Can you talk to talk to him and find out if all of this was his idea or is others have put the idea in his head (such as his future in-laws or his fiance)?



I am so sorry you are going through this. This should be such a happy time. I personally would not feel like going to the wedding. I am not a mother but I know that mothers make all sorts of sacrifices for their children. So I would think you would just go to the wedding and act pleasant no matter how hurt you are. By doing that it will pay off later. He will know that you were there for him no matter what.



God bless you.
Reply:From the info you've given this sounds very strange...and yes, I think you have the right to be upset. Is there some other conflict going on in the family that has caused this?
Reply:I'd be very upset and offended.
Reply:NOOOPE!!!!!!!
Reply:There's obviously a reason, perhaps you practice embarrassing behaviour. Maybe you were/are mean to him. Sounds like you're the problem, mom. Take a subjective view, and see if there's anything you've done to cause this.
Reply:trust me. you will enjoy the wedding more if your not in it. just enjoy the people, the atmosphere. the behind the scenes activities are so stressful.
Reply:Not invited to the rehersal???? I can understand not doing the whole parent thing at the wedding, especially if one side does not have a close relationship with the parents, then unfortunatly the other parents get shafted. But to not be invited to the rehersal dinner. That seems almost shady. Especially when traditionally the grooms parents pay for the dinner.....oh and I hope you are not paying for it if you are not invited!!! That would be a slap. I did not do the parent thing at my wedding because my dad had passed and my relationship with my mom is sour, but she was at least invited to the wedding and did get to sit with the family.
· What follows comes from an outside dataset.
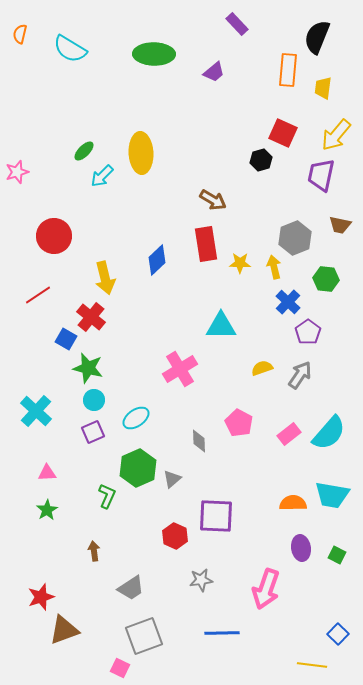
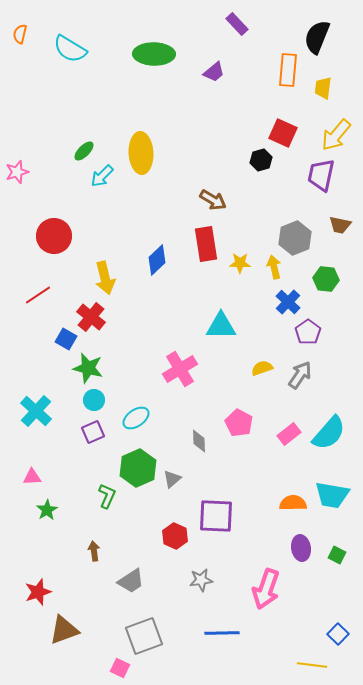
pink triangle at (47, 473): moved 15 px left, 4 px down
gray trapezoid at (131, 588): moved 7 px up
red star at (41, 597): moved 3 px left, 5 px up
That just seems weird...what is your relationship with the daughter in law to be...maybe there is something there causing drama???
Reply:there is defentily more to the story. is he unstable? was you a ***** to him your whole life? was this decision influenced by the bride? is he on drugs? there are a lot of questions that need to be asked and answered first.
Reply:No. You should be upset. No matter how bad you embarrass him, You are his mother. he should be ashamed of himself to do something like this. I wouldn't even go to his wedding if he tried to pull that on me.
Reply:no you should be upset and go there and sit with family because from that wedding on you will be family.Not a guest
Reply:Sounds like there is underlying issue between you and him or between you and his new bride. You should sit down with him and talk it over.
Reply:You have every right to be upset. What is his problem? Have you talked to him about it? Traditionally the groom's parents pay for the rehearsal dinner and have always been included. Are the bride's parents invited? At most wedding receptions the parents of the bride and groom are seated at a table near the bridal party table and if room permits they are sometimes even seated at the bridal table. I think you should talk to him and find out what is going on and let him know how hurt you are by these decisions.
Reply:There is obviously something else you are not telling us.